### Work instructions
Work out how many lines in the material beneath contain "cereri". Give only that number.
* * * * * * *
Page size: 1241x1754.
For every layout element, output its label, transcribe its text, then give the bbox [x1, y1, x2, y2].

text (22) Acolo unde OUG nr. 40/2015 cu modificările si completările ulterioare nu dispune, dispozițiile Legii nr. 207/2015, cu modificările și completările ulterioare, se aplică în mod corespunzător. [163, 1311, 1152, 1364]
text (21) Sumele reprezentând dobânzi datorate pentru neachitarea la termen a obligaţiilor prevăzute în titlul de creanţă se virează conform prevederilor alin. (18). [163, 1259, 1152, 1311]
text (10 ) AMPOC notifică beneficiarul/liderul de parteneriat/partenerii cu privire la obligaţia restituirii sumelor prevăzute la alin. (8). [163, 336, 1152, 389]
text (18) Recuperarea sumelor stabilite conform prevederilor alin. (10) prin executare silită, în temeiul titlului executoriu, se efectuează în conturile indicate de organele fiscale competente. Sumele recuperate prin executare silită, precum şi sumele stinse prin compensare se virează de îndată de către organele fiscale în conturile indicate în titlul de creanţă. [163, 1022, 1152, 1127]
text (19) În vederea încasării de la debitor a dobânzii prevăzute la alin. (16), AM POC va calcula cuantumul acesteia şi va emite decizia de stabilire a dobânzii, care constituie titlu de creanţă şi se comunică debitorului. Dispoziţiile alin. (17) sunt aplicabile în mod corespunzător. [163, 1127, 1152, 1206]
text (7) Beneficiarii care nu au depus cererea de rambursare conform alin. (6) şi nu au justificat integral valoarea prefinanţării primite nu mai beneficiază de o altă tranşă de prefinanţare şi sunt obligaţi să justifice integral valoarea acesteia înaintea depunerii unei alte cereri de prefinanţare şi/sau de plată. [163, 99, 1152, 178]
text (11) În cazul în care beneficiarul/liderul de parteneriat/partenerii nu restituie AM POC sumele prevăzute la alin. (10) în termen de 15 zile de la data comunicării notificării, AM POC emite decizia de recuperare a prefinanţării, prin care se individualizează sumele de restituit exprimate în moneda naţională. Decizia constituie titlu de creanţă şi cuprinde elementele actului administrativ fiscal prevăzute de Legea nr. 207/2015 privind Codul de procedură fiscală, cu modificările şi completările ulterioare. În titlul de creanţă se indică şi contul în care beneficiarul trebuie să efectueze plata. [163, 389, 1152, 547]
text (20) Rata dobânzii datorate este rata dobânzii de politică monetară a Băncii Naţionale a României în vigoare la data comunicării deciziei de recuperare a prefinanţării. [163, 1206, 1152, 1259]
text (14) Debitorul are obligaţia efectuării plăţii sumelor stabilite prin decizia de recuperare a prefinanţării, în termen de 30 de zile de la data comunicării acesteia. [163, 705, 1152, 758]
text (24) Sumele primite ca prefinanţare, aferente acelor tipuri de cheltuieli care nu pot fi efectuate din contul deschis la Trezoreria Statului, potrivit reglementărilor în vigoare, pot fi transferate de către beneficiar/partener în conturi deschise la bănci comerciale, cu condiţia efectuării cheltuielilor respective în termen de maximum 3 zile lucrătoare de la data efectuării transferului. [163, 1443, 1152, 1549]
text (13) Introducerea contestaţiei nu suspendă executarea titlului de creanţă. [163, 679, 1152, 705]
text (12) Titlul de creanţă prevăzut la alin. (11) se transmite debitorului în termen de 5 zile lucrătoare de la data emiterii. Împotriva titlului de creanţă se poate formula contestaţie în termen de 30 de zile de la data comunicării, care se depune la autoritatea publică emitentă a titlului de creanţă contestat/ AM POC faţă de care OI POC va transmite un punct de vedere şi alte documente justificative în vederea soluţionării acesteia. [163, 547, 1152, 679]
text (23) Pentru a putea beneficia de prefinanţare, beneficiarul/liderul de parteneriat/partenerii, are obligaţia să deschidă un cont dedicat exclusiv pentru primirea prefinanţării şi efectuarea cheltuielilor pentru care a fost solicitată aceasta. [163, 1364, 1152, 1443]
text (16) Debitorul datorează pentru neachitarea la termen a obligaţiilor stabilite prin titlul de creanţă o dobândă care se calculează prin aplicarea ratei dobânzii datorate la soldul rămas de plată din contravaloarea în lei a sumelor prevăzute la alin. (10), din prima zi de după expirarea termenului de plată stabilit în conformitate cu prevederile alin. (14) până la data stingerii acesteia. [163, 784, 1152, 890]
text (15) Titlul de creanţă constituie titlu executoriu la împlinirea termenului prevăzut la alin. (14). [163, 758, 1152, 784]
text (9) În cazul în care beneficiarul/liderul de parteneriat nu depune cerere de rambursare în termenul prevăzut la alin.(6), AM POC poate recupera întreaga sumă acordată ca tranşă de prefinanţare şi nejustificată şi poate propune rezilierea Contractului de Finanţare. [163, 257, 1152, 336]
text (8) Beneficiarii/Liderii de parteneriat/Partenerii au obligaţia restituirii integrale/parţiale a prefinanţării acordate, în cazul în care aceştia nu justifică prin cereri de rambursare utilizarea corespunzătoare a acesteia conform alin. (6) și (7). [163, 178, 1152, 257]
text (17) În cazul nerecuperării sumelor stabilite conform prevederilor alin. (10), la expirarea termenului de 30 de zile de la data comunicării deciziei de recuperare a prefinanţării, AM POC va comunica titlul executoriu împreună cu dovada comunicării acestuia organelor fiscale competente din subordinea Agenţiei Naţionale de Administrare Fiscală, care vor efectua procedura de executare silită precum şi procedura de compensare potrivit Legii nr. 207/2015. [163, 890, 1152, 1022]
* * * * * * *
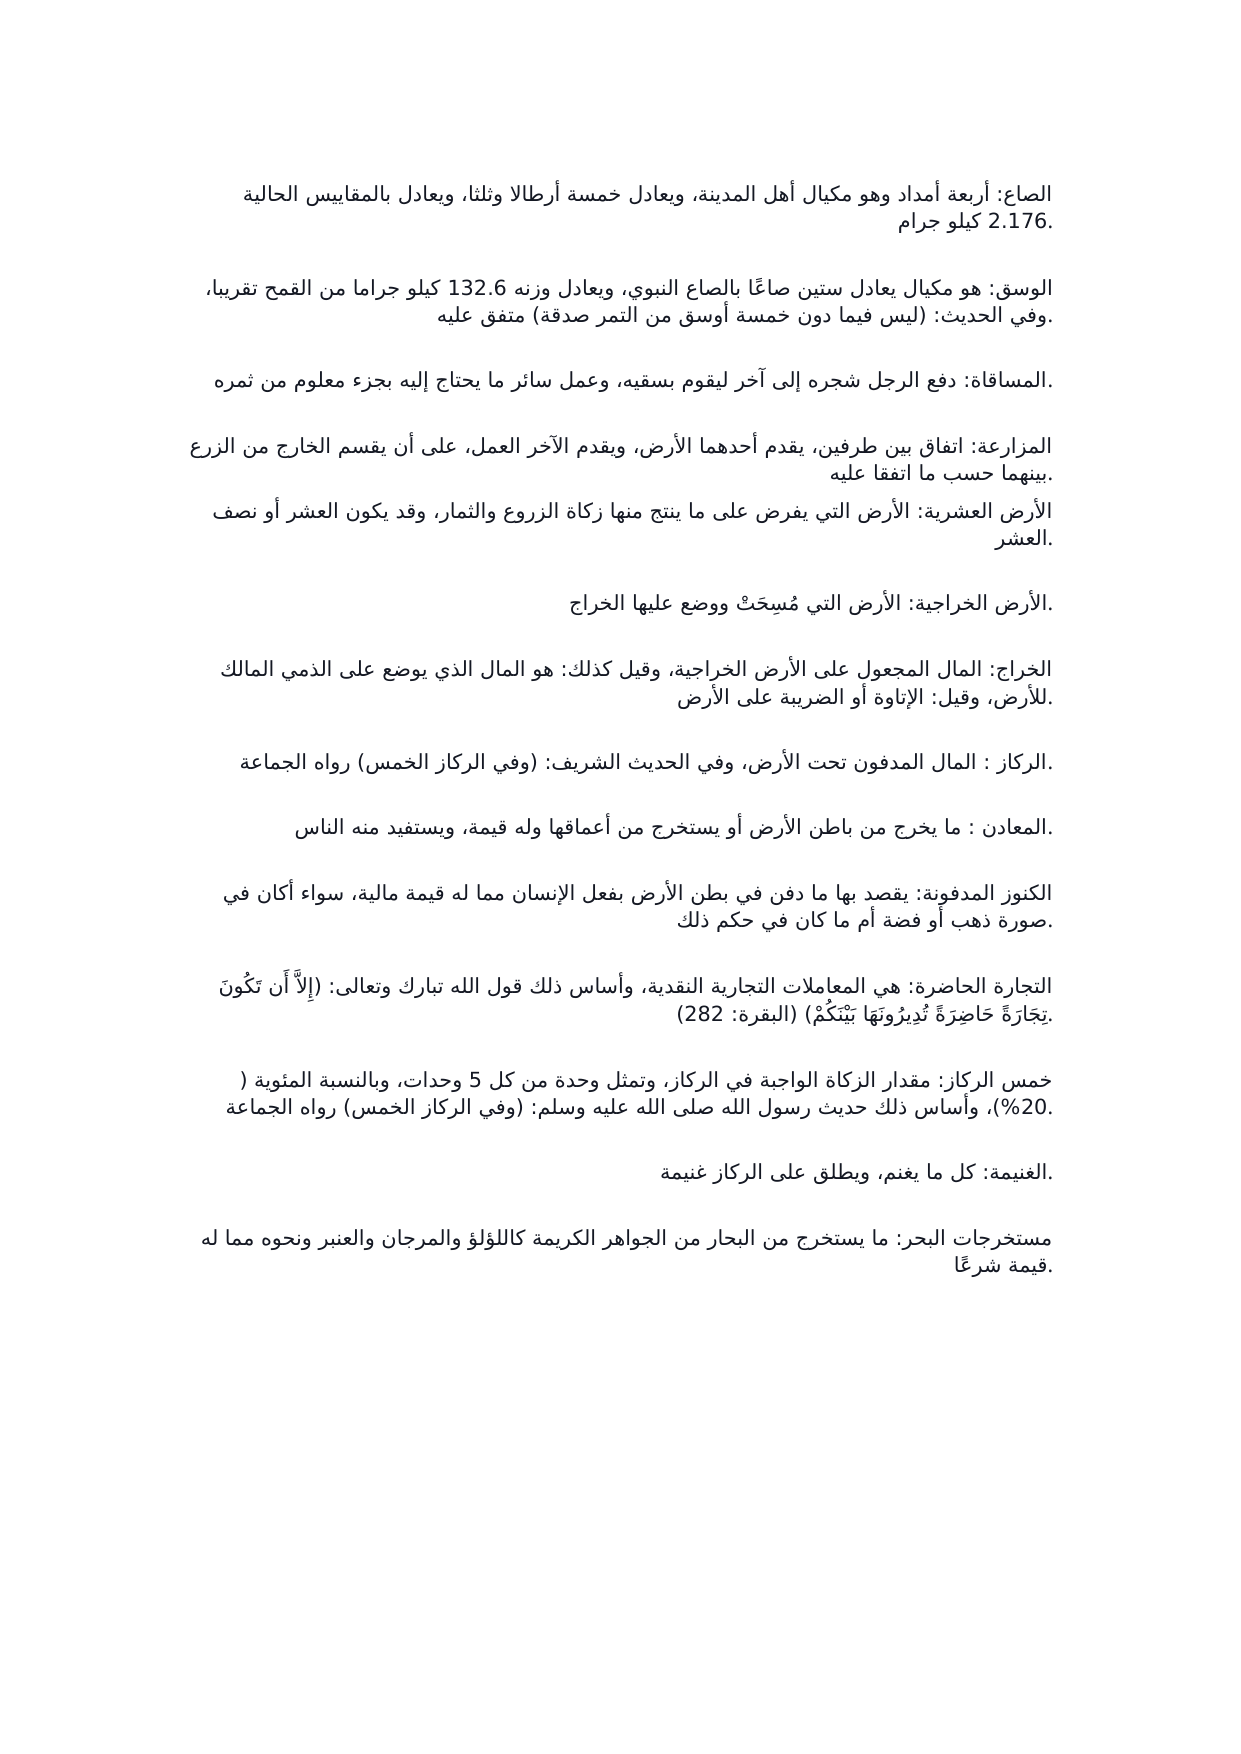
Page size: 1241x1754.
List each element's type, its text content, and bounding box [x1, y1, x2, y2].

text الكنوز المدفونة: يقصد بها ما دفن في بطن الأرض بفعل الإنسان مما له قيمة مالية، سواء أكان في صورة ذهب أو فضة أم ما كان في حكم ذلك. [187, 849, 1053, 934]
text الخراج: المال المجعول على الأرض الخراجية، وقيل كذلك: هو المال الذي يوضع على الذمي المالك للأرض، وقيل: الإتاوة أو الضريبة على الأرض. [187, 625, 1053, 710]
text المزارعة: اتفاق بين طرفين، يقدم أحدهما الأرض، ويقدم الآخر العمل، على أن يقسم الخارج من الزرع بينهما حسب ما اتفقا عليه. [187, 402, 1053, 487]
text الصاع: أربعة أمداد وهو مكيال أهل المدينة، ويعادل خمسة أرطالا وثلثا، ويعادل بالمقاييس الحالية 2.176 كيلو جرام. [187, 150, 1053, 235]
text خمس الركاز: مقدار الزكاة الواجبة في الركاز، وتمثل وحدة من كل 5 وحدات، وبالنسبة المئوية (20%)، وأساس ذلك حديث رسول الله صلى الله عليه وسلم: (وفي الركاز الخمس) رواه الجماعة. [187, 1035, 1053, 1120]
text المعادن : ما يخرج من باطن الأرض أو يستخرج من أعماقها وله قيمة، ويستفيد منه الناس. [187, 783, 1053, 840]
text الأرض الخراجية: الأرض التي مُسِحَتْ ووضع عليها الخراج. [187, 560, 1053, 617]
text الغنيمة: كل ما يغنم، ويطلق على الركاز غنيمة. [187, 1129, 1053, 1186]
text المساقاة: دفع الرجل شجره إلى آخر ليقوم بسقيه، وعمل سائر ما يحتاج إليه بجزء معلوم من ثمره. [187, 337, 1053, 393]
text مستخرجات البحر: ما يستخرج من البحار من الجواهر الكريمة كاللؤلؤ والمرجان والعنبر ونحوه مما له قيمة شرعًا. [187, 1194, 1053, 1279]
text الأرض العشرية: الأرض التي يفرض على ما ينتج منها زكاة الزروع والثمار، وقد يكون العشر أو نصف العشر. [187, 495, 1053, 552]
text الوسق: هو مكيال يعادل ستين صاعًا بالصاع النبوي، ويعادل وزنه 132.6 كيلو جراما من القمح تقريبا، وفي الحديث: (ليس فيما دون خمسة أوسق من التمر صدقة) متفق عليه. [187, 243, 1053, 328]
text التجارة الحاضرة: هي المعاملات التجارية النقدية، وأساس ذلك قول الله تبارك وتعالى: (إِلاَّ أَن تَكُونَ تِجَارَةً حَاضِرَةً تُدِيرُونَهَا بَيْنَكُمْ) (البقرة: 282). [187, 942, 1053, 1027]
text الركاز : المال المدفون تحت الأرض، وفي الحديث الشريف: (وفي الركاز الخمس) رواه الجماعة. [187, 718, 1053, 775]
* * * * * * *
### Task solution
2